* **Brief**:
Carry on the account of Sottsass winning the Prix de l'Arc de Triomphe, picking up after its last sentence.

* **Text section**:
----------

On 4 October Sottsass, with Demuro back in the saddle, made his second attempt to win the Prix de l'Arc de Triomphe and went off the 7.3/1 fourth choice in the betting behind Enable, Stradivarius and Persian King. The other seven contenders, in a race run on heavy ground, were In Swoop (German Derby), Raabihah (Prix de Psyche), Gold Trip (Prix Greffulhe), Way To Paris, Deirdre, Chachnak (Prix du Prince d'Orange) and Royal Julius (Premio Presidente della Repubblica). Sotsass settled in third place as Persian King set a slow pace and was ideally places in the closely-bunched field when the pace increased abruptly entering the straight. He overtook Persian King 200 metres from the finish, saw off the challenge of Gold Trip on the outside and repelled the late charge of In Swoop to win by a neck. After the race Rouget said We've worked all year for this. Our entire aim for 2020 was this, and it's not been easy with the changes to the calendar. We've never been able to do quite what we wanted with the horse. But these last few days, I've really felt he was in top form. It was a difficult choice to go to Leopardstown, but we decided that the shorter distance would sharpen him up and it was the right choice. Everything was designed to have him at 100% today and the result is there", while Demuro commented "I think it was won at the start... when I realized we were not going that fast, I felt confident he could outsprint them in the straight. It was a big help and I knew his turn of foot would kill off the others."

----------

* **Entries supplied**:
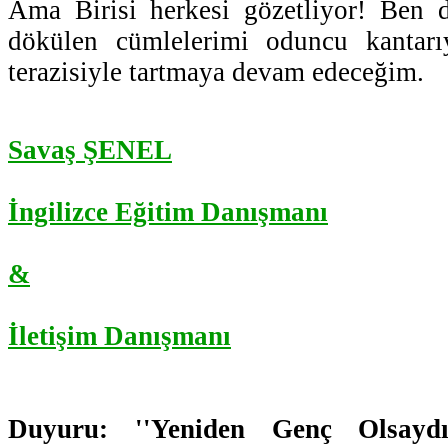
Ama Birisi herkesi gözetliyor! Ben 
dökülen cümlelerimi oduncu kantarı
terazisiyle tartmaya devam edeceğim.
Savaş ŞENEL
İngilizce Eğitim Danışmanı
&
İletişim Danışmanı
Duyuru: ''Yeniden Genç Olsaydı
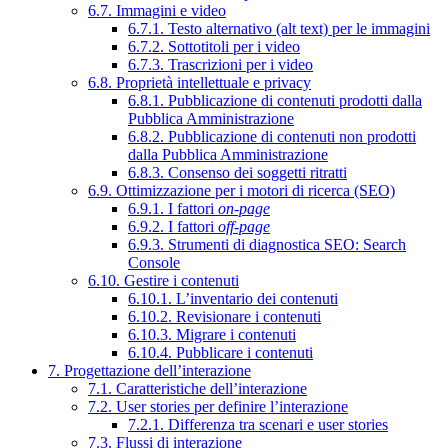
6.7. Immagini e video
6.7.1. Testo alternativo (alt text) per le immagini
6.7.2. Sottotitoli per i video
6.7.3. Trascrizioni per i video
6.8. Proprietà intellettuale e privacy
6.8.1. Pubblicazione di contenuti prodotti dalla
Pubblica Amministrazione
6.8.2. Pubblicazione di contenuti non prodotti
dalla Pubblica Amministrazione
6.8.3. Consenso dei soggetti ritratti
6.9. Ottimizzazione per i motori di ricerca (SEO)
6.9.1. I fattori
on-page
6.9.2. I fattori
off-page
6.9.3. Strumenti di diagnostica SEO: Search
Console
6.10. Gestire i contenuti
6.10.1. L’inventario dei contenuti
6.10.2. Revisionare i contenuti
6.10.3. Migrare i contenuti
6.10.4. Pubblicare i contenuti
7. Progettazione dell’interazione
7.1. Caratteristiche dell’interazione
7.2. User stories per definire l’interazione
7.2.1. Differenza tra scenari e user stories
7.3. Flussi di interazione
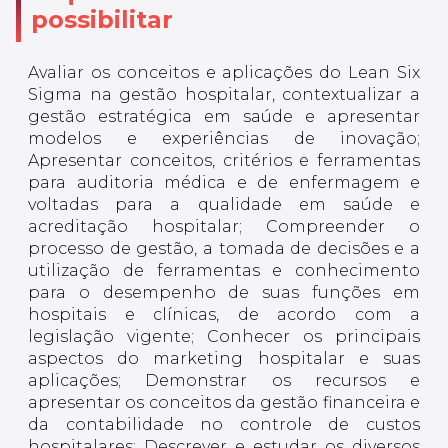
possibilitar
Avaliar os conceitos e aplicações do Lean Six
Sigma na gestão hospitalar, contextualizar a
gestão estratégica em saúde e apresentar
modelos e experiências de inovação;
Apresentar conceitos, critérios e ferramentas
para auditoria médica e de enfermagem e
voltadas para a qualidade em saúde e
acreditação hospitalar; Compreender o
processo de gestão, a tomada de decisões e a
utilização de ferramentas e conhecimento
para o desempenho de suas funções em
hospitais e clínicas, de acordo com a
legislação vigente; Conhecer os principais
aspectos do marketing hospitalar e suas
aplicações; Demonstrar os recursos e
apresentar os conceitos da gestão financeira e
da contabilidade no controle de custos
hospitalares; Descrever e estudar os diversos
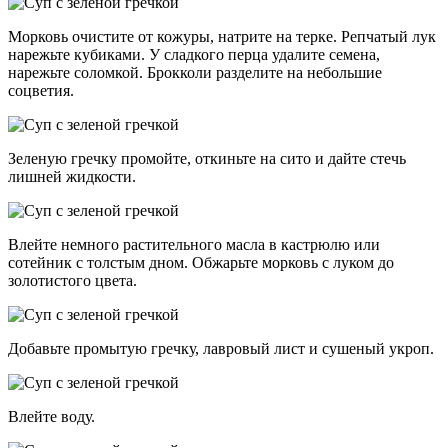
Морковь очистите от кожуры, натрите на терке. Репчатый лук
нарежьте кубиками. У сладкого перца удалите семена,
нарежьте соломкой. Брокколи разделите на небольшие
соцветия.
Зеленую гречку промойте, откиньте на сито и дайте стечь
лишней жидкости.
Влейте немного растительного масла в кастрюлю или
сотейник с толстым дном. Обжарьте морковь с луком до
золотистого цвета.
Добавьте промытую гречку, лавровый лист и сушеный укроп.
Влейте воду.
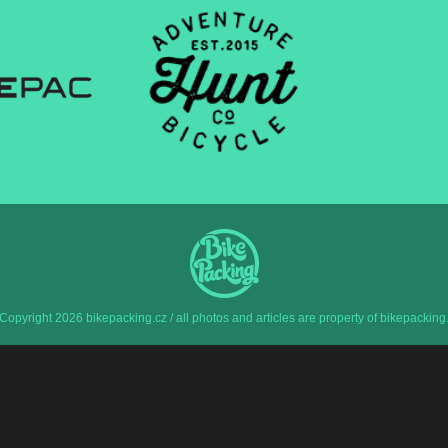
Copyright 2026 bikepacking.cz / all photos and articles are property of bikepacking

----------

* **Task result**:
Two days after his victory in the Arc it was announced that Sottsass had been retired from racing and would begin his career as a breeding stallion at the Coolmore Stud in 2021. Peter Brant commented "I am a big believer that a horse should go to stud when they are ready, when they look fine like a shiny penny, and not beat up. The horse has done everything in the world I could have asked him for... He’s a beautiful horse."

In 2024, he was sold to Japan at the Shizunai Stallion Station.

==Pedigree==

- Sottsass is inbred 4 × 4 to Miswaki, meaning that this stallion appears twice in the fourth generation of his pedigree.

Pedigree of Sottsass (FR), chestnut colt, 2016
| Sire Siyouni (FR) 2007 | Pivotal (GB) 1993 | Polar Falcon (USA) | Nureyev |
Marie d'Argonne
| Fearless Revival | Cozzene |
Stufida
| Sichilla (IRE) 2002 | Danehill (USA) | Danzig |
Razyana
| Slipstream Queen (USA) | Conquistador Cielo |
Country Queen
| Dam Starlet's Sister (IRE) 2009 | Galileo (IRE) 1998 | Sadler's Wells (USA) | Northern Dancer (CAN) |
Fairy Bridge
| Urban Sea (USA) | Miswaki |
Allegretta (GB)
| Premiere Creation (FR) 1997 | Green Tune (USA) | Green Dancer |
Soundings
| Allwaki (USA) | Miswaki |
Alloy (FR) (Family: 16-h)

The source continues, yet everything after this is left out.